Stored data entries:
•••••

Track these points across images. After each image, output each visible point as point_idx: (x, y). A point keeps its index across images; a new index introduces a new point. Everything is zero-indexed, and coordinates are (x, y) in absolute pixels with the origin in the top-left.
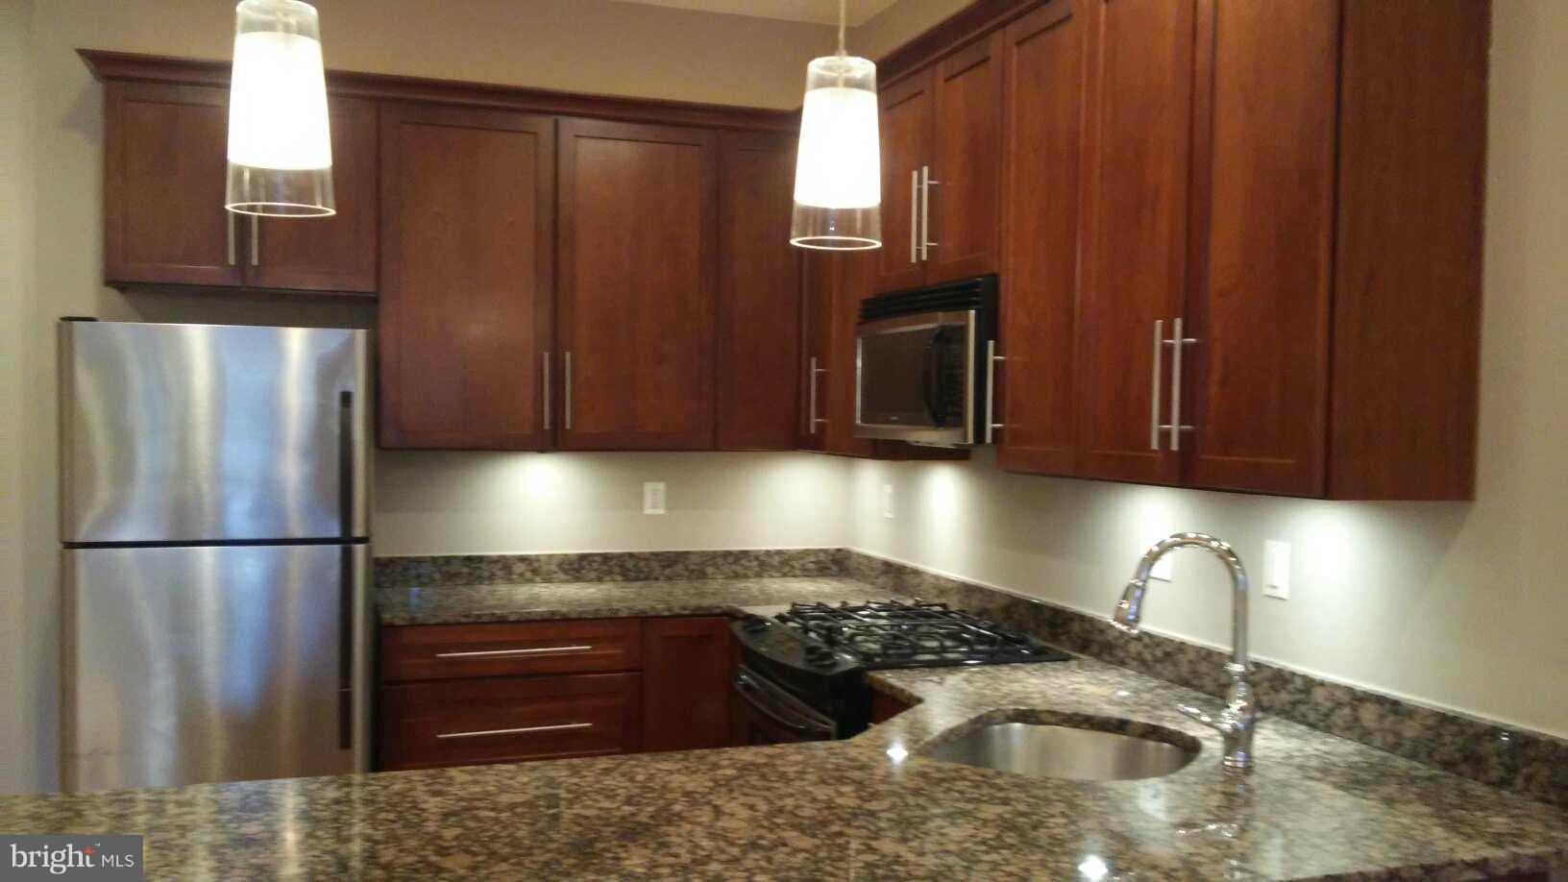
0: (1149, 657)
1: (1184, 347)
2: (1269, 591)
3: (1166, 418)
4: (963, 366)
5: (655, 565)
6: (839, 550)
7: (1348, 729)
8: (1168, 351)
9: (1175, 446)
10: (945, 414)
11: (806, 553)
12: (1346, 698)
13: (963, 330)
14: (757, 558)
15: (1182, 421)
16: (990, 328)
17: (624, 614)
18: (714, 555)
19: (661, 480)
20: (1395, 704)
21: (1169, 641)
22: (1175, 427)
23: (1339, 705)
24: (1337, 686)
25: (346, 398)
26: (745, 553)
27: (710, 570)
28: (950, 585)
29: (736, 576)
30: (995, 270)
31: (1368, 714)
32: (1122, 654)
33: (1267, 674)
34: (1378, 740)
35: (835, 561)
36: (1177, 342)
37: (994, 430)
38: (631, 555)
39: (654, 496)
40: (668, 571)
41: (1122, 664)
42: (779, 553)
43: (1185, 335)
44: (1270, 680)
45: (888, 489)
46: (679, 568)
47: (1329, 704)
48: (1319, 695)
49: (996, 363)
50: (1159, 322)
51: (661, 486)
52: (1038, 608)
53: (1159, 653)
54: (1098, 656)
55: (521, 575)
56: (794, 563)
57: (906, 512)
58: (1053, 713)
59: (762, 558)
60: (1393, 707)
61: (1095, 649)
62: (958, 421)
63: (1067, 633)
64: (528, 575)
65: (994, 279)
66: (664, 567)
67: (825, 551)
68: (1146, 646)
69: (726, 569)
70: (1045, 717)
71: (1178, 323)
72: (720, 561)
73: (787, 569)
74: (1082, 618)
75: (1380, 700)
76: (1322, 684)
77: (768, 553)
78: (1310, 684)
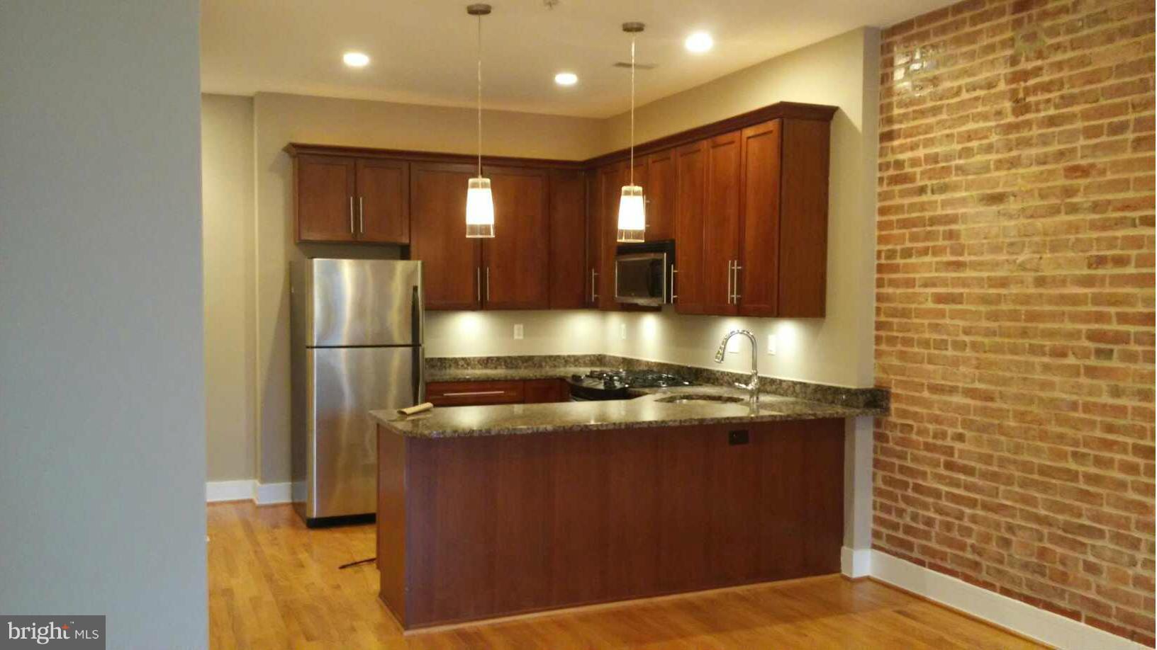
0: (730, 381)
1: (737, 270)
2: (769, 352)
3: (732, 293)
4: (662, 273)
5: (519, 361)
6: (600, 355)
7: (792, 394)
8: (733, 271)
9: (735, 302)
10: (654, 291)
11: (585, 356)
12: (790, 384)
13: (662, 260)
14: (564, 358)
15: (737, 294)
16: (672, 260)
17: (517, 378)
18: (545, 357)
19: (520, 323)
20: (805, 384)
21: (737, 374)
22: (735, 296)
23: (789, 387)
24: (789, 381)
25: (415, 289)
26: (559, 357)
27: (544, 364)
28: (653, 364)
29: (555, 366)
30: (673, 237)
31: (798, 388)
32: (721, 381)
33: (769, 380)
34: (800, 396)
35: (598, 359)
36: (735, 268)
37: (674, 299)
38: (509, 357)
39: (518, 330)
40: (525, 364)
41: (722, 385)
42: (574, 356)
43: (738, 265)
44: (770, 382)
45: (623, 326)
46: (530, 363)
47: (786, 387)
48: (784, 385)
49: (674, 273)
50: (730, 261)
51: (522, 326)
52: (690, 369)
53: (734, 379)
54: (713, 384)
55: (462, 366)
56: (580, 361)
57: (632, 335)
58: (697, 395)
59: (566, 358)
60: (804, 385)
61: (712, 381)
62: (660, 294)
63: (701, 376)
64: (465, 366)
65: (673, 242)
66: (523, 363)
67: (594, 356)
68: (730, 377)
69: (550, 364)
70: (694, 397)
71: (736, 262)
72: (548, 360)
73: (577, 363)
74: (707, 370)
75: (800, 383)
76: (785, 381)
77: (569, 356)
78: (781, 381)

•••••

*REQUIRED ACTION*. Switch "top-left" to "upper-left" throughout the rows above and change nothing else. Omit the pictures from your answer.

*SOLUTION TO THIS TASK*.
Track these points across images. After each image, output each visible point as point_idx: (x, y). A point keeps its index across images; a new index introduces a new point. Everything is zero-indexed, and coordinates are (x, y) in absolute pixels with the origin in the upper-left.
0: (1149, 657)
1: (1184, 347)
2: (1269, 591)
3: (1166, 418)
4: (963, 366)
5: (655, 565)
6: (839, 550)
7: (1348, 729)
8: (1168, 351)
9: (1175, 446)
10: (945, 414)
11: (806, 553)
12: (1346, 698)
13: (963, 330)
14: (757, 558)
15: (1182, 421)
16: (990, 328)
17: (624, 614)
18: (714, 555)
19: (661, 480)
20: (1395, 704)
21: (1169, 641)
22: (1175, 427)
23: (1339, 705)
24: (1337, 686)
25: (346, 398)
26: (745, 553)
27: (710, 570)
28: (950, 585)
29: (736, 576)
30: (995, 270)
31: (1368, 714)
32: (1122, 654)
33: (1267, 674)
34: (1378, 740)
35: (835, 561)
36: (1177, 342)
37: (994, 430)
38: (631, 555)
39: (654, 496)
40: (668, 571)
41: (1122, 664)
42: (779, 553)
43: (1185, 335)
44: (1270, 680)
45: (888, 489)
46: (679, 568)
47: (1329, 704)
48: (1319, 695)
49: (996, 363)
50: (1159, 322)
51: (661, 486)
52: (1038, 608)
53: (1159, 653)
54: (1098, 656)
55: (521, 575)
56: (794, 563)
57: (906, 512)
58: (1053, 713)
59: (762, 558)
60: (1393, 707)
61: (1095, 649)
62: (958, 421)
63: (1067, 633)
64: (528, 575)
65: (994, 279)
66: (664, 567)
67: (825, 551)
68: (1146, 646)
69: (726, 569)
70: (1045, 717)
71: (1178, 323)
72: (720, 561)
73: (787, 569)
74: (1082, 618)
75: (1380, 700)
76: (1322, 684)
77: (768, 553)
78: (1310, 684)
0: (730, 381)
1: (737, 270)
2: (769, 352)
3: (732, 293)
4: (662, 273)
5: (519, 361)
6: (600, 355)
7: (792, 394)
8: (733, 271)
9: (735, 302)
10: (654, 291)
11: (585, 356)
12: (790, 384)
13: (662, 260)
14: (564, 358)
15: (737, 294)
16: (672, 260)
17: (517, 378)
18: (545, 357)
19: (520, 323)
20: (805, 384)
21: (737, 374)
22: (735, 296)
23: (789, 387)
24: (789, 381)
25: (415, 289)
26: (559, 357)
27: (544, 364)
28: (653, 364)
29: (555, 366)
30: (673, 237)
31: (798, 388)
32: (721, 381)
33: (769, 380)
34: (800, 396)
35: (598, 359)
36: (735, 268)
37: (674, 299)
38: (509, 357)
39: (518, 330)
40: (525, 364)
41: (722, 385)
42: (574, 356)
43: (738, 265)
44: (770, 382)
45: (623, 326)
46: (530, 363)
47: (786, 387)
48: (784, 385)
49: (674, 273)
50: (730, 261)
51: (522, 326)
52: (690, 369)
53: (734, 379)
54: (713, 384)
55: (462, 366)
56: (580, 361)
57: (632, 335)
58: (697, 395)
59: (566, 358)
60: (804, 385)
61: (712, 381)
62: (660, 294)
63: (701, 376)
64: (465, 366)
65: (673, 242)
66: (523, 363)
67: (594, 356)
68: (730, 377)
69: (550, 364)
70: (694, 397)
71: (736, 262)
72: (548, 360)
73: (577, 363)
74: (707, 370)
75: (800, 383)
76: (785, 381)
77: (569, 356)
78: (781, 381)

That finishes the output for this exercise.